*WRITTEN TASK:* Transcribe, word for word, the portion of the text on presidential signing statements below that lies between "In more than" and "which he objects.", inclusive.

*TEXT SEGMENT:*
In more than five years in office, the president has never vetoed a bill. But while approving new laws, he has routinely issued signing statements interpreting the legislation in ways that amount to partial vetoes of provisions to which he objects.

White House spokesman Blair Jones insisted that Bush is not trying to undermine the lawmaking authority of Congress, and noted that many past presidents have issued statements on the meaning of bills they sign.

Presidential scholars, in fact, trace signing statements back to the early 19th century. But for much of the nation's history, they have been little more than bureaucratic memos instructing subordinates on the implementation of new laws. Bush has transformed them into declarations of executive supremacy.

According to Christopher Kelley, an assistant professor of political science at Miami University in Ohio who has studied presidential powers, Bush issued 505 statements in his first term objecting to portions of new laws on constitutional grounds. Documents available at the White House Web site indicate that the number since Bush took office now exceeds 700.

By comparison, Kelley said, President Ronald Reagan, the first to use signing statements as an instrument of presidential power, issued 71 such statements in two terms; President George Bush issued 146 in one term; and President Bill Clinton issued 105 in two terms.

The numbers tell only part of the story, said Phillip Cooper, a professor of government administration at Portland State University who has studied signing statements and other executive actions.

"This administration has been much more systematic and much broader in scope'' in signing statements, Cooper said, on its "path to expand presidential powers at the expense of Congress and the courts.''

He said Bush has pursued that goal with a variety of presidential directives and in the electronic surveillance he ordered after Sept. 11, 2001, of international contacts between Americans and alleged terror suspects, without the court warrants required by a 1978 law. When the surveillance program was disclosed by the New York Times in December, the administration said Bush's constitutional powers overrode any congressional authority to require warrants.

*STORED DATA:*
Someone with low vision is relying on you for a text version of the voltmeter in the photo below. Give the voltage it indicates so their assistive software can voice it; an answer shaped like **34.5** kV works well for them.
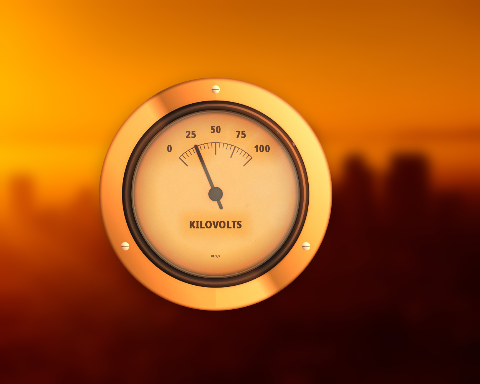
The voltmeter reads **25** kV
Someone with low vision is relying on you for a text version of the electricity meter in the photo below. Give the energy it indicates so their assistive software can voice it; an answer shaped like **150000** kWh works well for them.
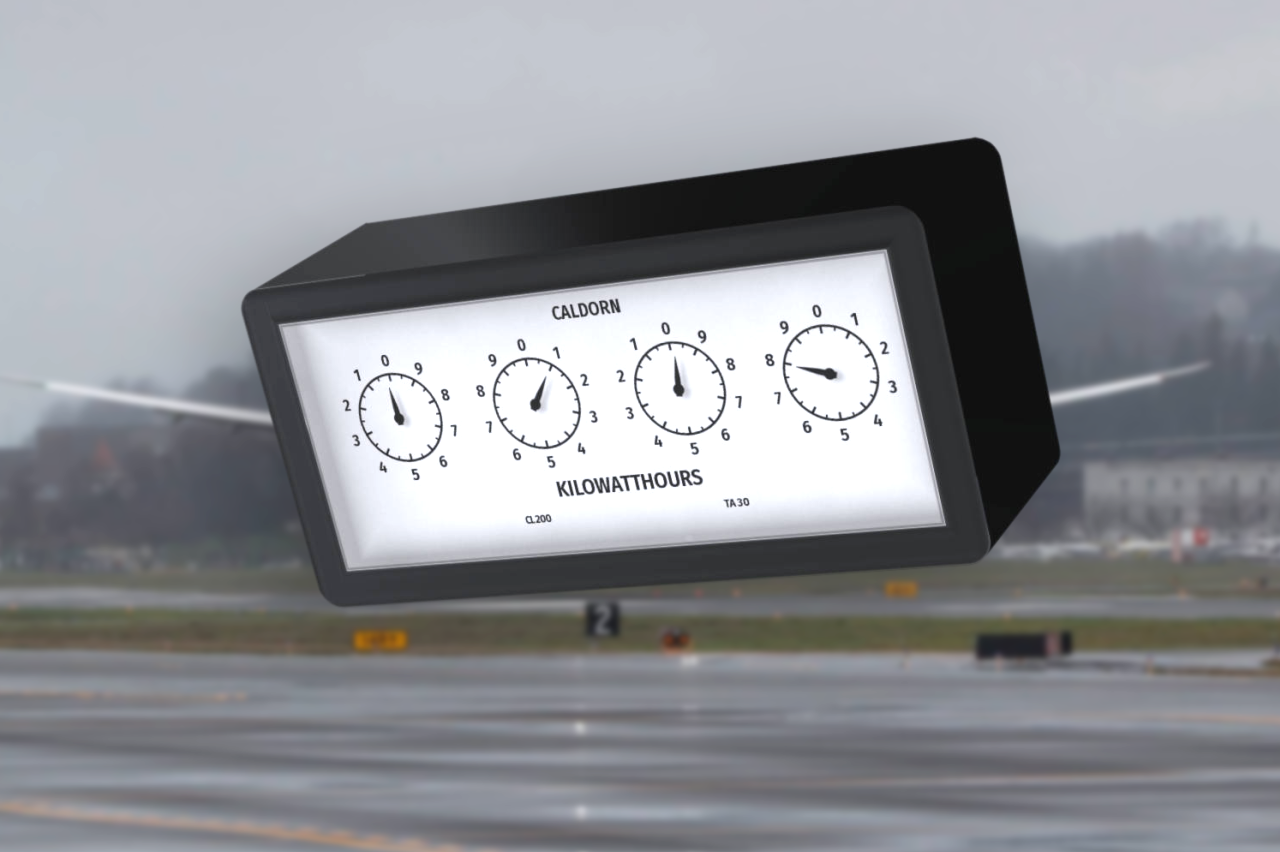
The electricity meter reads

*ANSWER TO THIS TASK:*
In more than five years in office, the president has never vetoed a bill. But while approving new laws, he has routinely issued signing statements interpreting the legislation in ways that amount to partial vetoes of provisions to which he objects.